> **DIRECTIONS FOR THIS TASK**
Exact copy, no pictures: repeat the data that follows.

> **GIVEN RECORDS**
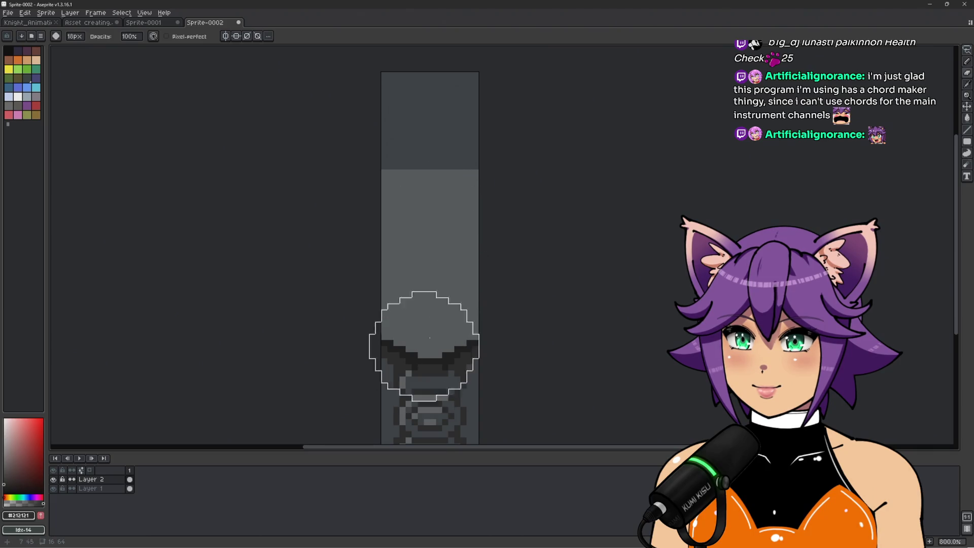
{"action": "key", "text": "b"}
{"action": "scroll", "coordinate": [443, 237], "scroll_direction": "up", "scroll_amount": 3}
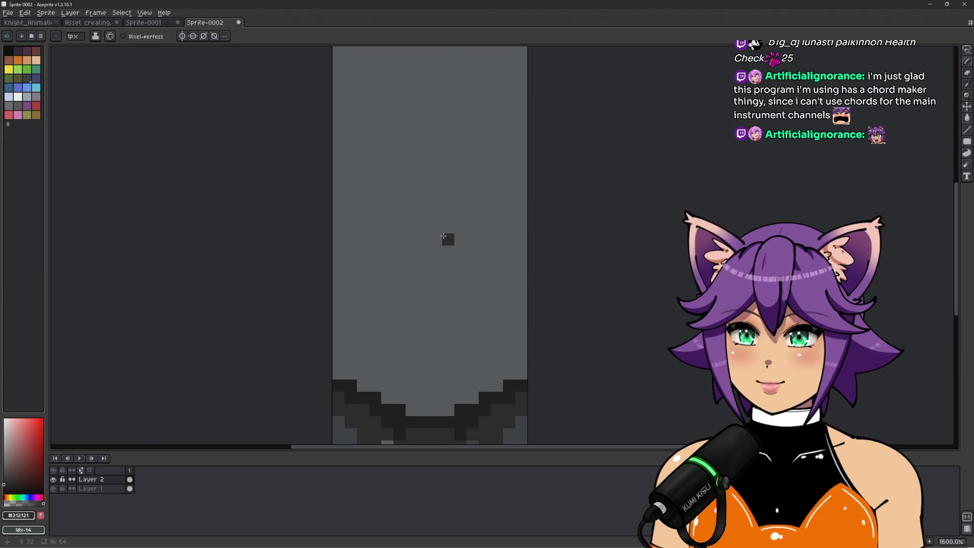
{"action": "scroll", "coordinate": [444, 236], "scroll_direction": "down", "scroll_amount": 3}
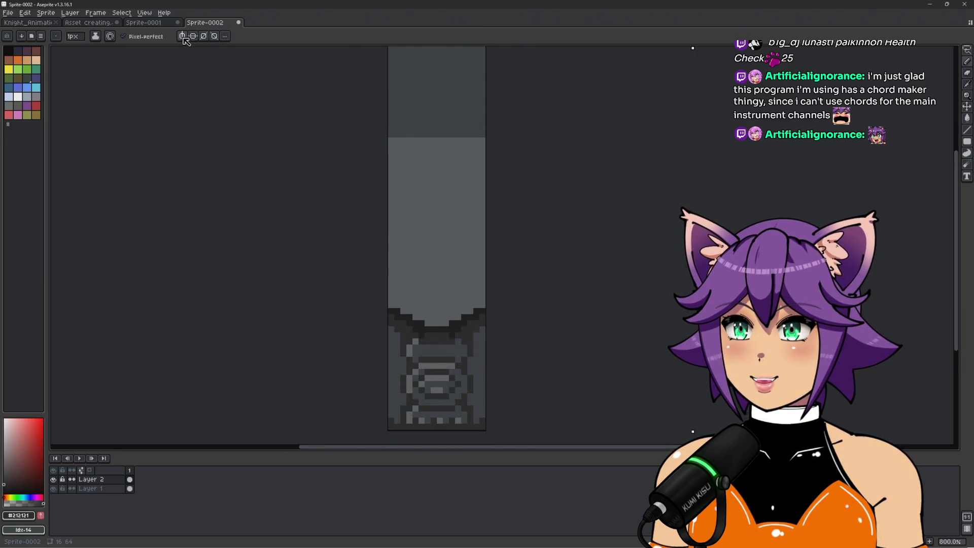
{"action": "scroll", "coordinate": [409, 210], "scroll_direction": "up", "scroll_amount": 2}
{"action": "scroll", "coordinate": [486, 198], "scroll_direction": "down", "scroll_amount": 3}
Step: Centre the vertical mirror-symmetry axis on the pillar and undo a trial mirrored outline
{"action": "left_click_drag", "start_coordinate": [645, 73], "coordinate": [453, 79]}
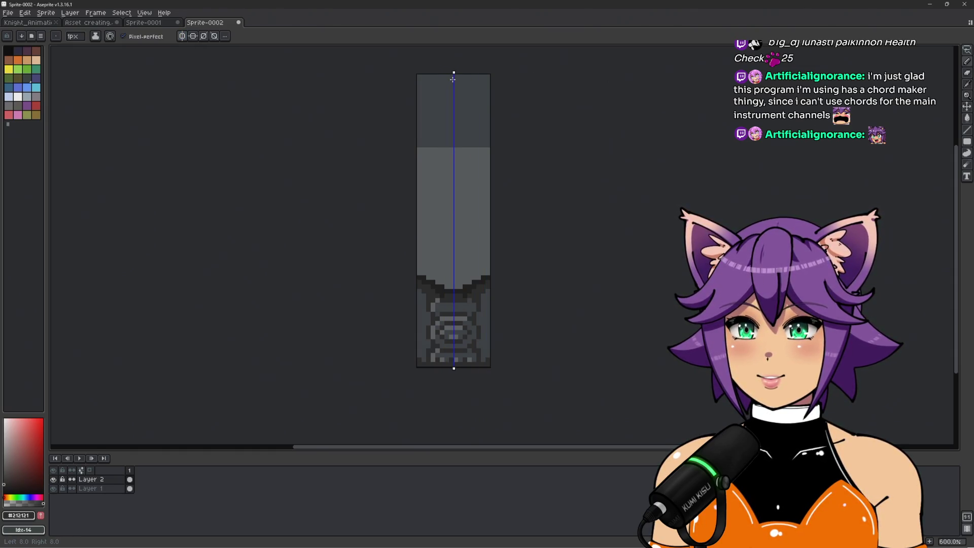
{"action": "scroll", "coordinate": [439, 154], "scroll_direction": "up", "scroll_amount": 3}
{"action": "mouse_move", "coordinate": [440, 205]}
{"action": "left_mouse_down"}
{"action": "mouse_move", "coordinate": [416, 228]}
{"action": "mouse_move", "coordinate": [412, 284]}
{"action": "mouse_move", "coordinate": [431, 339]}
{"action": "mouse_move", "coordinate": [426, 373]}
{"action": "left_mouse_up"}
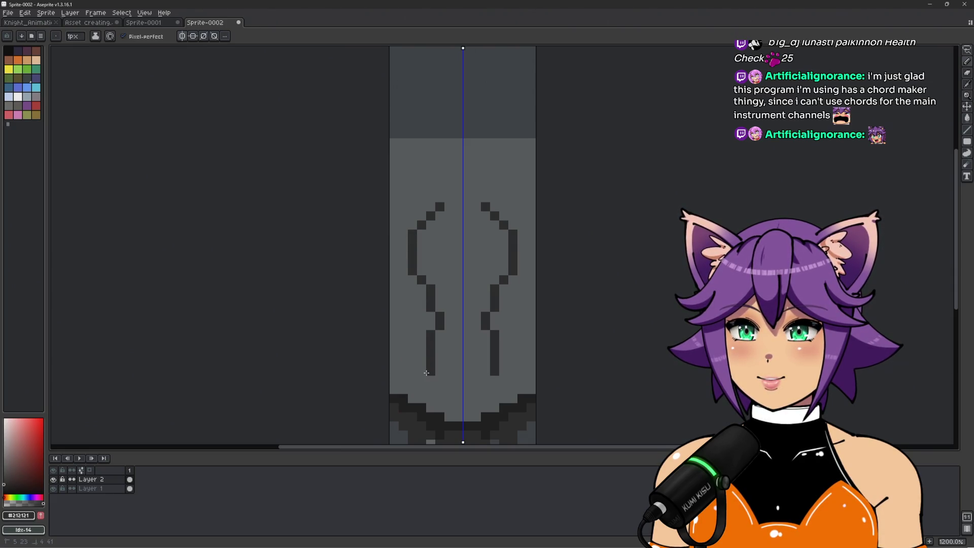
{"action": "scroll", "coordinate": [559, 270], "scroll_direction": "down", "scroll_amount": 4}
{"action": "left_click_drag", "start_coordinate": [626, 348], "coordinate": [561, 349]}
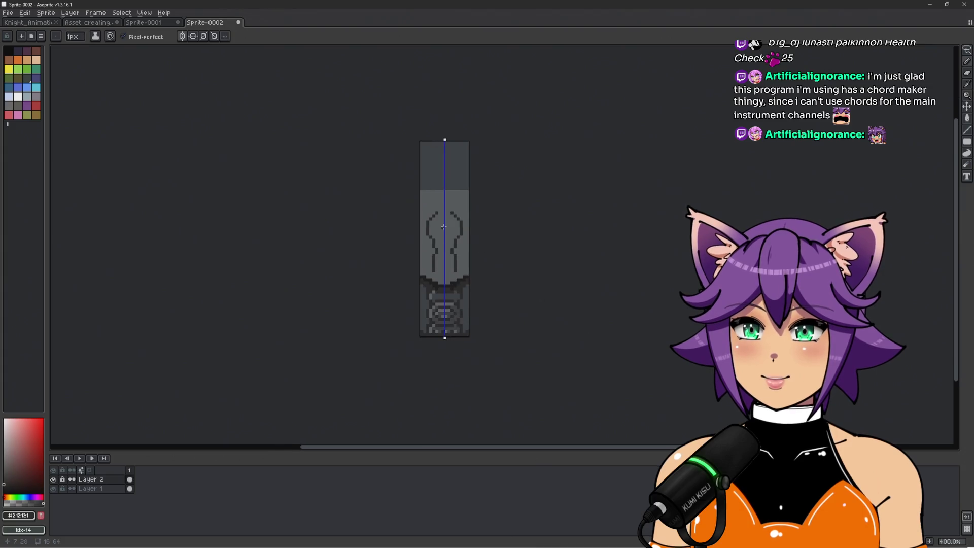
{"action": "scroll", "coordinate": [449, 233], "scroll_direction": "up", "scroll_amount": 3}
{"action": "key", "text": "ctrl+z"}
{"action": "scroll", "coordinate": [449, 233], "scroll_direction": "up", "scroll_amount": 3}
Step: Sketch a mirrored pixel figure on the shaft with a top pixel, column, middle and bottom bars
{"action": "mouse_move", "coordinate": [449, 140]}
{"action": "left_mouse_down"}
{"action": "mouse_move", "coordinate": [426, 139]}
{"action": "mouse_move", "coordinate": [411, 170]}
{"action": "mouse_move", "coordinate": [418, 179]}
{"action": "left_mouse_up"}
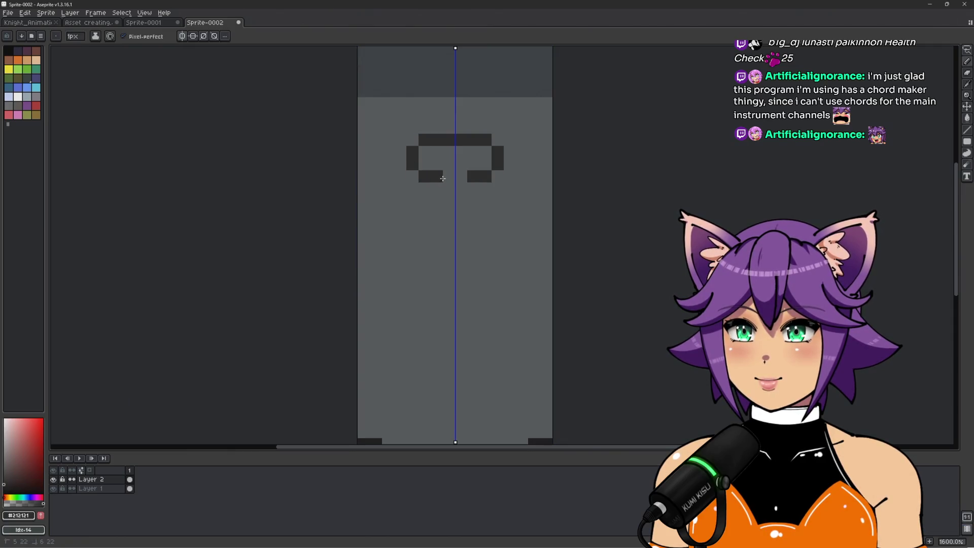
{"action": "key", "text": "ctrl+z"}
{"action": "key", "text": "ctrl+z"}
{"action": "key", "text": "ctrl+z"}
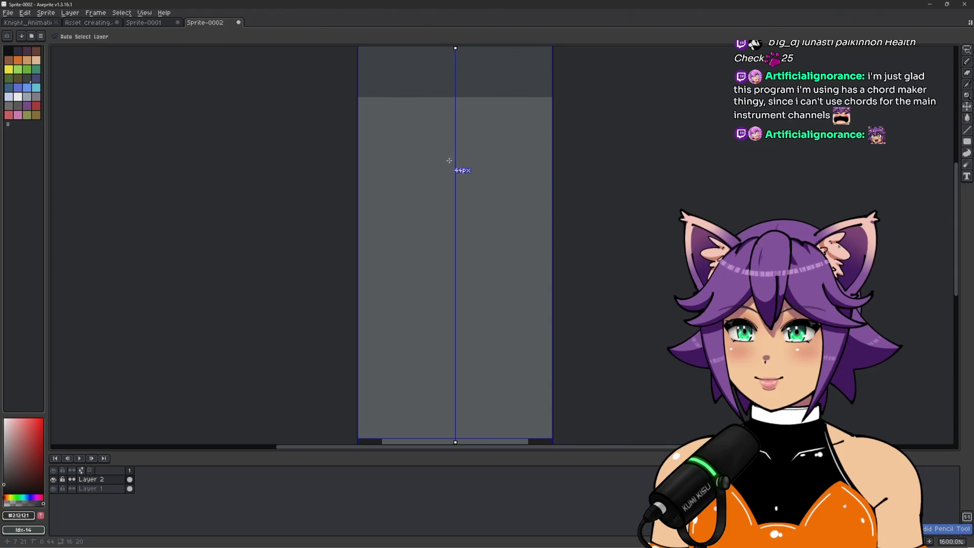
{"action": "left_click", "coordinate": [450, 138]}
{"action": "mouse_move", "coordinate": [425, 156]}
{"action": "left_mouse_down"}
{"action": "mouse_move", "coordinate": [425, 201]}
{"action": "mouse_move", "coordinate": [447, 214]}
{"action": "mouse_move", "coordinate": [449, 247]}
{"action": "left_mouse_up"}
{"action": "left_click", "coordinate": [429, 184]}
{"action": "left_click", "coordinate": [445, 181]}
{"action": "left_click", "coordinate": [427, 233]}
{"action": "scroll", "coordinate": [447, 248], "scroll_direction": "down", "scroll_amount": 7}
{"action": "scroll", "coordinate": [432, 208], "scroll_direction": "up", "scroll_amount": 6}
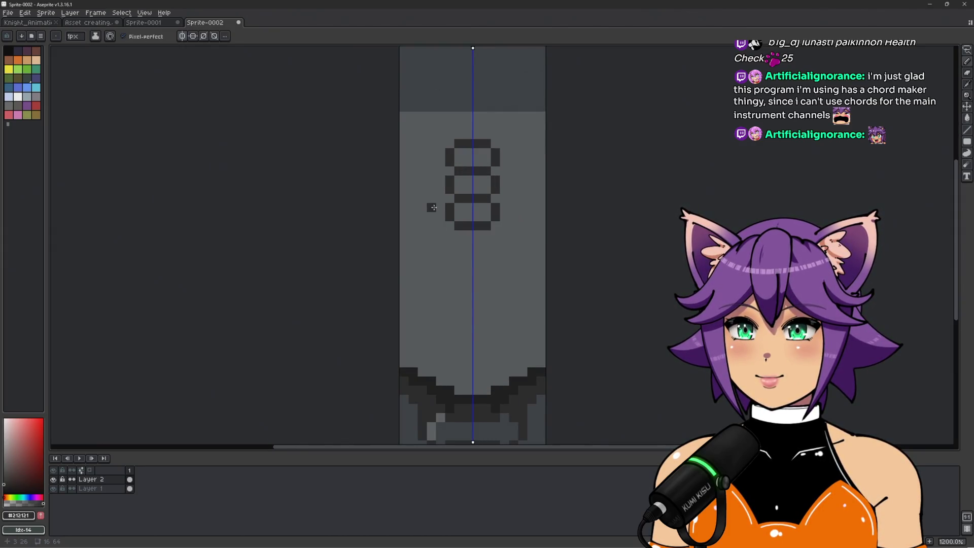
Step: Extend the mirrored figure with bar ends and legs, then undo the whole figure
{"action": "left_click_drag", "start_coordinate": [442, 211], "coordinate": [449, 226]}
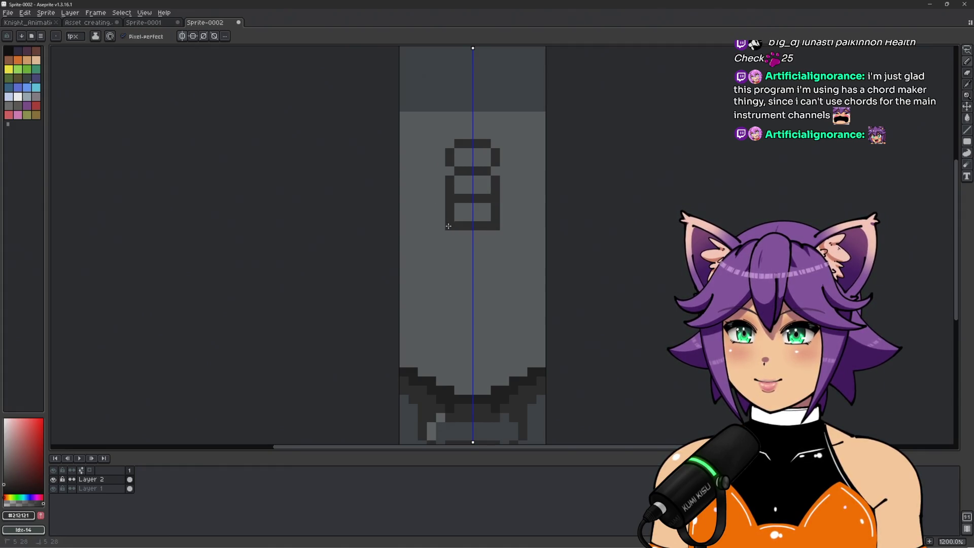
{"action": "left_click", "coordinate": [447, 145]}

> **ANSWER**
{"action": "key", "text": "b"}
{"action": "scroll", "coordinate": [443, 237], "scroll_direction": "up", "scroll_amount": 3}
{"action": "scroll", "coordinate": [444, 236], "scroll_direction": "down", "scroll_amount": 3}
{"action": "scroll", "coordinate": [409, 210], "scroll_direction": "up", "scroll_amount": 2}
{"action": "scroll", "coordinate": [486, 198], "scroll_direction": "down", "scroll_amount": 3}
Step: Centre the vertical mirror-symmetry axis on the pillar and undo a trial mirrored outline
{"action": "left_click_drag", "start_coordinate": [645, 73], "coordinate": [453, 79]}
{"action": "scroll", "coordinate": [439, 154], "scroll_direction": "up", "scroll_amount": 3}
{"action": "mouse_move", "coordinate": [440, 205]}
{"action": "left_mouse_down"}
{"action": "mouse_move", "coordinate": [416, 228]}
{"action": "mouse_move", "coordinate": [412, 284]}
{"action": "mouse_move", "coordinate": [431, 339]}
{"action": "mouse_move", "coordinate": [426, 373]}
{"action": "left_mouse_up"}
{"action": "scroll", "coordinate": [559, 270], "scroll_direction": "down", "scroll_amount": 4}
{"action": "left_click_drag", "start_coordinate": [626, 348], "coordinate": [561, 349]}
{"action": "scroll", "coordinate": [449, 233], "scroll_direction": "up", "scroll_amount": 3}
{"action": "key", "text": "ctrl+z"}
{"action": "scroll", "coordinate": [449, 233], "scroll_direction": "up", "scroll_amount": 3}
Step: Sketch a mirrored pixel figure on the shaft with a top pixel, column, middle and bottom bars
{"action": "mouse_move", "coordinate": [449, 140]}
{"action": "left_mouse_down"}
{"action": "mouse_move", "coordinate": [426, 139]}
{"action": "mouse_move", "coordinate": [411, 170]}
{"action": "mouse_move", "coordinate": [418, 179]}
{"action": "left_mouse_up"}
{"action": "key", "text": "ctrl+z"}
{"action": "key", "text": "ctrl+z"}
{"action": "key", "text": "ctrl+z"}
{"action": "left_click", "coordinate": [450, 138]}
{"action": "mouse_move", "coordinate": [425, 156]}
{"action": "left_mouse_down"}
{"action": "mouse_move", "coordinate": [425, 201]}
{"action": "mouse_move", "coordinate": [447, 214]}
{"action": "mouse_move", "coordinate": [449, 247]}
{"action": "left_mouse_up"}
{"action": "left_click", "coordinate": [429, 184]}
{"action": "left_click", "coordinate": [445, 181]}
{"action": "left_click", "coordinate": [427, 233]}
{"action": "scroll", "coordinate": [447, 248], "scroll_direction": "down", "scroll_amount": 7}
{"action": "scroll", "coordinate": [432, 208], "scroll_direction": "up", "scroll_amount": 6}
Step: Extend the mirrored figure with bar ends and legs, then undo the whole figure
{"action": "left_click_drag", "start_coordinate": [442, 211], "coordinate": [449, 226]}
{"action": "left_click", "coordinate": [447, 145]}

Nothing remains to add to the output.